Kabur…segelintir langkah seribu ditancapkan oleh Petir. Sesuai namanya, ia memang secepat kilat. Hatinya bak disambar petir beneran gara-gara dengar pertanyaan dari Bulan. Ia akui memang selama ini diam-diam ia selalu memperhatikan gerak-gerik Bulan. Hingga bela-belain nungguin Bulan didepan rumahnya sepulang sekolah tanpa berniat menemuinya. Cukup memandang dari jauh Bulan saja sudah cukup. Nihil kemungkinan bisa bersama dengan Bulan. Mata lentik dibalut dengan pipi tembem, ditambah lagi dagunya yang runcing, menambah kedahsyatan wajahnya. Cukup membuat cowok-cowok disekolah terpana.
sampai dirumah seperto biasa, Bulan segera menemui sahabatnya, Matahari. Rumah mereka bersebelahan. Karena Matahari dan Bulan memang sahabatan dari kecil, jadi wajar kalau mereka pasti suda tau hati dan perasaan masing-masing. Persahabatan dan percintaan adalah dua hal yang ingin mereka jalani bersama. Jadi, sebelum Bulan mendapatkan pacar maka Matahari juga gak mau pacaran. Tentu, tetap dengan kepribadian masing-masing yang pada saat-saat tertentu pasti mengalami perbedaan yang mencolok. Termasuk juga dalam hal penampilan.

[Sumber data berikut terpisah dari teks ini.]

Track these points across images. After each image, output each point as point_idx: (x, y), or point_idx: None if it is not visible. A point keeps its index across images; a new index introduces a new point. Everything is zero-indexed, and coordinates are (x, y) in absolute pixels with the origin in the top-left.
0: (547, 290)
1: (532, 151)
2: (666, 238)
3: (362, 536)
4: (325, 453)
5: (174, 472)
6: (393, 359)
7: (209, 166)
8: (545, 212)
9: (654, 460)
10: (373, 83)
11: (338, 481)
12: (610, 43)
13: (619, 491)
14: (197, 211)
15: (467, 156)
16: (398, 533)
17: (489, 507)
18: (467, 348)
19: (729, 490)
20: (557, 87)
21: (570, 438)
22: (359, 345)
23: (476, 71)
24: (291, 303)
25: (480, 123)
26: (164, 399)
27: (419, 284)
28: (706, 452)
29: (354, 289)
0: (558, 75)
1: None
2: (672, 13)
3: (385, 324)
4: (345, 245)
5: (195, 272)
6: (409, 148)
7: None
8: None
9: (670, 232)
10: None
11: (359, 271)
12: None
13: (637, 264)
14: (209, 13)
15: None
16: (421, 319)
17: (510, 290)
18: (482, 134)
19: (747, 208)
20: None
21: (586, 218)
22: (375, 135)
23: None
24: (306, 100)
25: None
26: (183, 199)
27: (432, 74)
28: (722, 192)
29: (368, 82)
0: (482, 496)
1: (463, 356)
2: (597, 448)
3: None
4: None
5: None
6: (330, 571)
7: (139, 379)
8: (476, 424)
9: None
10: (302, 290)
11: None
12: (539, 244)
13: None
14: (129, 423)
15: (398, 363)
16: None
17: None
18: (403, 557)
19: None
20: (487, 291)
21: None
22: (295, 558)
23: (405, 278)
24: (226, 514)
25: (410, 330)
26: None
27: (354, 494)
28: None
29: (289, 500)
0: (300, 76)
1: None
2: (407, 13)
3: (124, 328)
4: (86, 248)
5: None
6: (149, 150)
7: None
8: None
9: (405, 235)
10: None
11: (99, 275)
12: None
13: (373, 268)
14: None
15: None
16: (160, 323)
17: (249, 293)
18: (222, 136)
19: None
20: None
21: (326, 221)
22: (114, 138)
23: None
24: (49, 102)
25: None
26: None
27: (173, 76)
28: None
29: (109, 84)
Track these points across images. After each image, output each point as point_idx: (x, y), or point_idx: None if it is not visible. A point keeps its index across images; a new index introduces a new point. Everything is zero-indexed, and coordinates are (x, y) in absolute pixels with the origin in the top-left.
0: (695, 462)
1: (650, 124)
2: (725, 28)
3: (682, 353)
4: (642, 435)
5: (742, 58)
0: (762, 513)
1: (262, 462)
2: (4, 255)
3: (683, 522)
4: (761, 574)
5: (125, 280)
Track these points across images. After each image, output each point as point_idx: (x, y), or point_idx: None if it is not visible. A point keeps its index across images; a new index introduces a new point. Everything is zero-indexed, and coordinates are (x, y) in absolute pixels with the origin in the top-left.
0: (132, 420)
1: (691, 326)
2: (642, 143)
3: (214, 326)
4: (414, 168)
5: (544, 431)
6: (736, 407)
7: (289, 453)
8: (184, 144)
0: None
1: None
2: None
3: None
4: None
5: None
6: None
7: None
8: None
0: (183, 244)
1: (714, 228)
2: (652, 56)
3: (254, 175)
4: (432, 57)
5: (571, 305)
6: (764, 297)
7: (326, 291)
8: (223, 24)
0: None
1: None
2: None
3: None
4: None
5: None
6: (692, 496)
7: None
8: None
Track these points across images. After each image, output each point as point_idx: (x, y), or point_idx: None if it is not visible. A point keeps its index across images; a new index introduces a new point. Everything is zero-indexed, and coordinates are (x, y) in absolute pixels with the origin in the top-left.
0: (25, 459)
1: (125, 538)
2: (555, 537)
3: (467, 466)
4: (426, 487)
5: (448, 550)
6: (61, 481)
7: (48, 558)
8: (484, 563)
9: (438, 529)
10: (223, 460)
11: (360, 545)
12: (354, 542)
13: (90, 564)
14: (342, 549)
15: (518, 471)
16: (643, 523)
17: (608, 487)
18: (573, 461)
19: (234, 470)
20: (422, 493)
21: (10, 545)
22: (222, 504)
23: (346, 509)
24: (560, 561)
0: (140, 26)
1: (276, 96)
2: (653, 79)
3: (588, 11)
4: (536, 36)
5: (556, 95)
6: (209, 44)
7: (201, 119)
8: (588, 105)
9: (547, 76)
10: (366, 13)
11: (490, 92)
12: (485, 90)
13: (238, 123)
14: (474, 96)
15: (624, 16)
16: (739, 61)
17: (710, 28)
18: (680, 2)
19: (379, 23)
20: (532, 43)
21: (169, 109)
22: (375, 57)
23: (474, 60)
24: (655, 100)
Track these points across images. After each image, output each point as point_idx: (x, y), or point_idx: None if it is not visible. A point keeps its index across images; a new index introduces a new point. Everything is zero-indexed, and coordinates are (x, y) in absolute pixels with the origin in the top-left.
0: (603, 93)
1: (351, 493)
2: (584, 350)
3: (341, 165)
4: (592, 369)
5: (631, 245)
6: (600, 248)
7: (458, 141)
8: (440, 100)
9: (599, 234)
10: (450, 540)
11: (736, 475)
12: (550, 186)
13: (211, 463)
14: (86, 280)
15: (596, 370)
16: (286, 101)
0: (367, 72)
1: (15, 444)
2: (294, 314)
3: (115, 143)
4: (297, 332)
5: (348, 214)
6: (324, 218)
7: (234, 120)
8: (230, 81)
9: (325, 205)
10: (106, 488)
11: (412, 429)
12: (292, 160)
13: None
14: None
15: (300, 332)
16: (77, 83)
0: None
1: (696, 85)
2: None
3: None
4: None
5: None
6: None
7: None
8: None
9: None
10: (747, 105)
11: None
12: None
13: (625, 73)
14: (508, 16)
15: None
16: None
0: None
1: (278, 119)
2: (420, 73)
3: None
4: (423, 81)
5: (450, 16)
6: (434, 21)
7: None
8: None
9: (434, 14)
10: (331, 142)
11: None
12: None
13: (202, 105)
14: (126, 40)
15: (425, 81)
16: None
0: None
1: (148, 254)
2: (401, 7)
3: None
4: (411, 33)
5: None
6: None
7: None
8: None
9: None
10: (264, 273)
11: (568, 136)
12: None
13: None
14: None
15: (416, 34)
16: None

Matahari lahir dari keluarga pejabat. Rumahnya bertingkat layaknya, hotel berbintang lima. Sebagai pemilik sebuah perusahaan terkenal di Batam, Orang tuanya adalah orang terkaya di Komplek Cempaka , tempat mereka tinggal. Kehidupan Matahari tak jauh dari hingar-bingar kehidupan orang-orang kaya. Tetapi, Matahari senantiasa  bersahabat dengan BUlan yang jauh berbeda sekali kehidupannya dengan Matahari. Bulan berasal dari keluarga yang sederhana. Orang tuanya yang hanya karyawan di sebuah perusahaan swasta yang kurang ternama di Batam juga. Namun tak sedikitpun mempengaruhi Bulan untuk mengikuti gaya hidup sahabatnya Matahari yang berasal dari kalangan elit. Tetap dengan kepribadian masing-masing mereka terus saja berteman. Bahkan akrab sekali.
***
“ayuk, kita berteman. Bulan” Sapa gadis berpita pink, rambut yang dikuncir kuda, cantik sekali.
“apa? Matahari mau berteman denganku?”
“tentu saja.”
Senyum simpul berkelibat di wajah Bulan. saat  itu umur mereka berdua baru lima tahun. Tapi, Matahari yang duluan meminta pertemanan dengan Bulan. Mungkin masih anak-anak. Bebas memilih siapa saja temannya.
“Bulan, kerumahku, banyak boneka di kamarku. Main sama aku ya.”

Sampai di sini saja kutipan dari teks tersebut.